-- Record excerpts --
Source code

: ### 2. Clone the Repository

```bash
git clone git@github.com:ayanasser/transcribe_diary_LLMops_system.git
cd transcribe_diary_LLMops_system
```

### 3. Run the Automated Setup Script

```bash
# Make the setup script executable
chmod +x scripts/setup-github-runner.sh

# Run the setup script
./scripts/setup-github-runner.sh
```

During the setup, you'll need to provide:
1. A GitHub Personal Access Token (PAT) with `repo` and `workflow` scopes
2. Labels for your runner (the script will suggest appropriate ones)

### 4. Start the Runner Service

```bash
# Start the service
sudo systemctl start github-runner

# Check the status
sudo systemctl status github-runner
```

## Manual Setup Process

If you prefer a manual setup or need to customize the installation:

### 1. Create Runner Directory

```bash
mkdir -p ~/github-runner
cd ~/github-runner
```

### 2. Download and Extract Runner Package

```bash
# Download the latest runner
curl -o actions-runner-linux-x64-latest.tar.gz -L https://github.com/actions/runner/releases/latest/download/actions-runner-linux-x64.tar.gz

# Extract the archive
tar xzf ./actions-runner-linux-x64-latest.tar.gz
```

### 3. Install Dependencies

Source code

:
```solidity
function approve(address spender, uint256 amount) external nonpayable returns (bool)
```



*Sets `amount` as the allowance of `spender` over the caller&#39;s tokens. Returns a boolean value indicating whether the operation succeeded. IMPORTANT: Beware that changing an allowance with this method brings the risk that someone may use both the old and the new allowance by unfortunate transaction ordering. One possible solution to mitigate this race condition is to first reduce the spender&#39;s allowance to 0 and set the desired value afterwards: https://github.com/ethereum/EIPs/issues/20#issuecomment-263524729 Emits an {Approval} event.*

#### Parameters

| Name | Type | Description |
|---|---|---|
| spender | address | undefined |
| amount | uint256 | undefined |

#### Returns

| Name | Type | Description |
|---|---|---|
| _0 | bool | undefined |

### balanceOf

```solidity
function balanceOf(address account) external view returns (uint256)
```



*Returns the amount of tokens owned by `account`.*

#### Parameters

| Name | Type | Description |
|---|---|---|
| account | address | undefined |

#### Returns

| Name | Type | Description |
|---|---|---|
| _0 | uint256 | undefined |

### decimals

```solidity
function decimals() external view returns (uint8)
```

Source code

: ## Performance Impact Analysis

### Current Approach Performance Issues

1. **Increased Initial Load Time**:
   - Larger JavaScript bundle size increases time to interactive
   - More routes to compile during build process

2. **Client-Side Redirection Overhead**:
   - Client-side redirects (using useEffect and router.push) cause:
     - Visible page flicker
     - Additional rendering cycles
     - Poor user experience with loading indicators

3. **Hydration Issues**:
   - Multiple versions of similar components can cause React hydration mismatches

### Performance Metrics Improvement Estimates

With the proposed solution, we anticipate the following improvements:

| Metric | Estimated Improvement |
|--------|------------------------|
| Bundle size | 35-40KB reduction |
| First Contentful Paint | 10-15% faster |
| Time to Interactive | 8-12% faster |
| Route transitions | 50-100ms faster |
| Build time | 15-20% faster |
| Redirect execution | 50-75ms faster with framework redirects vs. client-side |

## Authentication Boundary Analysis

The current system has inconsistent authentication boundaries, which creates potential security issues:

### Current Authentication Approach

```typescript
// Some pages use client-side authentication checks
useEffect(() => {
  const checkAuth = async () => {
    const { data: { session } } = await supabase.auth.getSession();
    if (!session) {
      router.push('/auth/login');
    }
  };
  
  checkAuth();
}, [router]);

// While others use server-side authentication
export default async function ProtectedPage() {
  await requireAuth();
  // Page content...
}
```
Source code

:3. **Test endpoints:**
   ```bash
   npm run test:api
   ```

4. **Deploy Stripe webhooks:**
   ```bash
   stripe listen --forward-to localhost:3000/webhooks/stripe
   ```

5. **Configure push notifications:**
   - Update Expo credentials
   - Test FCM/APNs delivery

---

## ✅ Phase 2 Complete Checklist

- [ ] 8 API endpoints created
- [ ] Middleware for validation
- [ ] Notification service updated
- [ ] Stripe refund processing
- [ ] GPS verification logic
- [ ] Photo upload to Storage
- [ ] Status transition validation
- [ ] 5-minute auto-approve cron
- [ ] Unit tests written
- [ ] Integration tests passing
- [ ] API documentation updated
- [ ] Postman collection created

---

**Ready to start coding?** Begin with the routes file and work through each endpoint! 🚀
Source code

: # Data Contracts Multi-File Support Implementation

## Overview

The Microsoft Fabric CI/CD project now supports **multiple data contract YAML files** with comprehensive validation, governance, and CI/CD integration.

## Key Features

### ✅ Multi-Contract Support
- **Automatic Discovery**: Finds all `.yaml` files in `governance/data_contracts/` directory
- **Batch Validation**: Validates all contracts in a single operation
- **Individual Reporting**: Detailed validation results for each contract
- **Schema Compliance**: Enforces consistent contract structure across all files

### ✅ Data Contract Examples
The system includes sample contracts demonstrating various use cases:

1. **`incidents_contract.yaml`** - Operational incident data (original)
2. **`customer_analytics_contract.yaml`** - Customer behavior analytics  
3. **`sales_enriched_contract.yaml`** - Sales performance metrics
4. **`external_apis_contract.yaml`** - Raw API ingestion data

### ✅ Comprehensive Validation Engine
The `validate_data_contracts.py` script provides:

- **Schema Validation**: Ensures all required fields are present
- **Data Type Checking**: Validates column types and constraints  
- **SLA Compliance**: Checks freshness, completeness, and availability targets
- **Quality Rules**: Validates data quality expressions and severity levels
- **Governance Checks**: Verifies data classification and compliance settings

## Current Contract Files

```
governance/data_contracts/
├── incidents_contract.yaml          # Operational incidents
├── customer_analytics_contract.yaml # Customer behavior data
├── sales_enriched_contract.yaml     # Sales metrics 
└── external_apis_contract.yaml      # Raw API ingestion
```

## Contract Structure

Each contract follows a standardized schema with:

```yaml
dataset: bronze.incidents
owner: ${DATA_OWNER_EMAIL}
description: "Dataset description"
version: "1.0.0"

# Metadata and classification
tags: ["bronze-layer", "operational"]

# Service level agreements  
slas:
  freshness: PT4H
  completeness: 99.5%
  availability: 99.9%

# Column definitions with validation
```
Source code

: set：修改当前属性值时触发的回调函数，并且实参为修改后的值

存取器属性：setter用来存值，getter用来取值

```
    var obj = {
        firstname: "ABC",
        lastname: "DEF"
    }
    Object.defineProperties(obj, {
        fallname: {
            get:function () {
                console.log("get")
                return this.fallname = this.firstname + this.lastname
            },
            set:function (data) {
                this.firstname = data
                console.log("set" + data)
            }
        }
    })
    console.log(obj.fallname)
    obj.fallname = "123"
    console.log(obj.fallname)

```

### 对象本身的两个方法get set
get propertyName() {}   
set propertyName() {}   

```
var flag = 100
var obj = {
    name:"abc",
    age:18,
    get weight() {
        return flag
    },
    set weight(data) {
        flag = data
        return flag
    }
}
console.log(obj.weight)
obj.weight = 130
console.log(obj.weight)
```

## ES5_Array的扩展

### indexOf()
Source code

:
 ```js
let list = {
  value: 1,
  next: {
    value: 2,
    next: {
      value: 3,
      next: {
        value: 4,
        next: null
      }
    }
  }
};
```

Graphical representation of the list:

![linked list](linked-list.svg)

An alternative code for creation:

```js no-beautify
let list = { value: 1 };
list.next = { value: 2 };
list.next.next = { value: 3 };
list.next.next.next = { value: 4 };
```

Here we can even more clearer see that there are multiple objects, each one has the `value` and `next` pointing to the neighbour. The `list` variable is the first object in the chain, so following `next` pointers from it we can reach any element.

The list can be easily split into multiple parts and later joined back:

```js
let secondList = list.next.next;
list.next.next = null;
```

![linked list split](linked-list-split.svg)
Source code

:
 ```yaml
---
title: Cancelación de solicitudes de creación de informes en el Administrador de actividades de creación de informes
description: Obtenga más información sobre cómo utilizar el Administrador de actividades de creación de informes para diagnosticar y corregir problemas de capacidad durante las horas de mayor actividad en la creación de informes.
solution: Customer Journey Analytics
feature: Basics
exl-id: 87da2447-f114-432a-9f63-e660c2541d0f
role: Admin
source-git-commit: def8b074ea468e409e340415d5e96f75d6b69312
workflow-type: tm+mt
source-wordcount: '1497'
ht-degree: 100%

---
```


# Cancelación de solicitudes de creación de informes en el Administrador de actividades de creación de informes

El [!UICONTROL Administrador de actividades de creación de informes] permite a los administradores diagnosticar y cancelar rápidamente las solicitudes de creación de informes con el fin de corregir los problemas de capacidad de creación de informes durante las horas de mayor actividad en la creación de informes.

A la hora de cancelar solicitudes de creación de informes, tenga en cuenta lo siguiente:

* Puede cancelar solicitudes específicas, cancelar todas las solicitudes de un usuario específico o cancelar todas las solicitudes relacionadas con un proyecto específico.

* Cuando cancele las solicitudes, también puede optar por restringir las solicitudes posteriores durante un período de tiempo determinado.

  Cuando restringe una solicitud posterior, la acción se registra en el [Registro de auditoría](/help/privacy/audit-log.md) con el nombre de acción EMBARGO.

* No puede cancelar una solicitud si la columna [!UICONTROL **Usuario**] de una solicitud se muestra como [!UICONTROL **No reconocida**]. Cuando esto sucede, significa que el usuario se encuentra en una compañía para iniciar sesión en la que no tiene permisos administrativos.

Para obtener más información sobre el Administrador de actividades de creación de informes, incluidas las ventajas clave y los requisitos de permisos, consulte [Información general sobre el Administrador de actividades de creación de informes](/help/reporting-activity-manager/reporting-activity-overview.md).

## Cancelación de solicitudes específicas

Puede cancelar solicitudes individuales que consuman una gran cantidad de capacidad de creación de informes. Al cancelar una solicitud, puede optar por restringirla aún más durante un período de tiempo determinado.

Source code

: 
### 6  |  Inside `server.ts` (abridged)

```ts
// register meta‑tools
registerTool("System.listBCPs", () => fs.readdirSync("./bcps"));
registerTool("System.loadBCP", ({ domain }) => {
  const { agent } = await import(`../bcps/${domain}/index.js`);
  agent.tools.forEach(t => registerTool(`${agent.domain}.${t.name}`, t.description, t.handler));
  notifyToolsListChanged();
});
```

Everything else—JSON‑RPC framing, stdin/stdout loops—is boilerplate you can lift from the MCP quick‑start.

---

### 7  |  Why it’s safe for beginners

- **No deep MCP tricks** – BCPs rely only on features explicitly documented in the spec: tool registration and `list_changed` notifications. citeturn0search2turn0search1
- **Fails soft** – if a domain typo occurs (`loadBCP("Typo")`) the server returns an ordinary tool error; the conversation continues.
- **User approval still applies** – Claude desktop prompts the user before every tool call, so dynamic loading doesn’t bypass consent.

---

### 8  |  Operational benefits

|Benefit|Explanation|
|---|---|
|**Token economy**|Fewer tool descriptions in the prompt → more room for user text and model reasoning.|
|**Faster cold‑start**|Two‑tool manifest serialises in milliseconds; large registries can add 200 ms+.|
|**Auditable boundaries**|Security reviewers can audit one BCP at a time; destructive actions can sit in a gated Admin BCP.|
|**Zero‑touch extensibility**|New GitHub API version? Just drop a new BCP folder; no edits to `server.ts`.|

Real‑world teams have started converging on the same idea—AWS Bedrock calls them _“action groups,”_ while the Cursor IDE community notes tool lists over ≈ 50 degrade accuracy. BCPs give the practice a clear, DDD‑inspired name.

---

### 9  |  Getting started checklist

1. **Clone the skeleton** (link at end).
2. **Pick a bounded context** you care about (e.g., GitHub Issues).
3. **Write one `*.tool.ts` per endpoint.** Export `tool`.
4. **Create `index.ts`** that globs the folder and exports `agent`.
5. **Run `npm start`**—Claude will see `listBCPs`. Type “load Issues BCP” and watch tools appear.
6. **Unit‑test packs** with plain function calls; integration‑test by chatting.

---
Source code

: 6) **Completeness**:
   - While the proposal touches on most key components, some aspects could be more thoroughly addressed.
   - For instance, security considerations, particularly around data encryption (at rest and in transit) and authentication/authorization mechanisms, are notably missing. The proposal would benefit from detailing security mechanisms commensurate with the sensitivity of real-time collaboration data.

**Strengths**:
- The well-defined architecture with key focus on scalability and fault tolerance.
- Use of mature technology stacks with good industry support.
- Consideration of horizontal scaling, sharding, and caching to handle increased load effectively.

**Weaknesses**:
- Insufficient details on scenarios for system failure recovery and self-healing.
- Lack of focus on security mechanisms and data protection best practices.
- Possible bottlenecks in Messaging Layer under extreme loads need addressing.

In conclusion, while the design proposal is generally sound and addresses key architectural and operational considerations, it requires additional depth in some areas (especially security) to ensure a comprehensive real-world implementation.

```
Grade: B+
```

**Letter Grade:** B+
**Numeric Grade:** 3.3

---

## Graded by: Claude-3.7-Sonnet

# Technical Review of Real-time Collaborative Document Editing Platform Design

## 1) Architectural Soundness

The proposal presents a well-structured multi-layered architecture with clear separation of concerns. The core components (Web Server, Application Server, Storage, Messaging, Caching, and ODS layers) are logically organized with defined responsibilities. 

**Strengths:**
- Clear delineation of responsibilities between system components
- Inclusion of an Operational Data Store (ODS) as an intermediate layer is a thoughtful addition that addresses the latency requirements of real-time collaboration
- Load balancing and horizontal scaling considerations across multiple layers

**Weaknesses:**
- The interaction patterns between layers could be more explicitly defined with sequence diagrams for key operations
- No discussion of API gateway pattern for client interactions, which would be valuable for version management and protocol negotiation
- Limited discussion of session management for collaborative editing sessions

-- Problem --
In the data above, find the line with "as the allowance" and the line with "1. **Increased Initial". Retype both, plus every line between them, exactly.

-- Solution for this task --
*Sets `amount` as the allowance of `spender` over the caller&#39;s tokens. Returns a boolean value indicating whether the operation succeeded. IMPORTANT: Beware that changing an allowance with this method brings the risk that someone may use both the old and the new allowance by unfortunate transaction ordering. One possible solution to mitigate this race condition is to first reduce the spender&#39;s allowance to 0 and set the desired value afterwards: https://github.com/ethereum/EIPs/issues/20#issuecomment-263524729 Emits an {Approval} event.*

#### Parameters

| Name | Type | Description |
|---|---|---|
| spender | address | undefined |
| amount | uint256 | undefined |

#### Returns

| Name | Type | Description |
|---|---|---|
| _0 | bool | undefined |

### balanceOf

```solidity
function balanceOf(address account) external view returns (uint256)
```



*Returns the amount of tokens owned by `account`.*

#### Parameters

| Name | Type | Description |
|---|---|---|
| account | address | undefined |

#### Returns

| Name | Type | Description |
|---|---|---|
| _0 | uint256 | undefined |

### decimals

```solidity
function decimals() external view returns (uint8)
```

Source code

: ## Performance Impact Analysis

### Current Approach Performance Issues

1. **Increased Initial Load Time**:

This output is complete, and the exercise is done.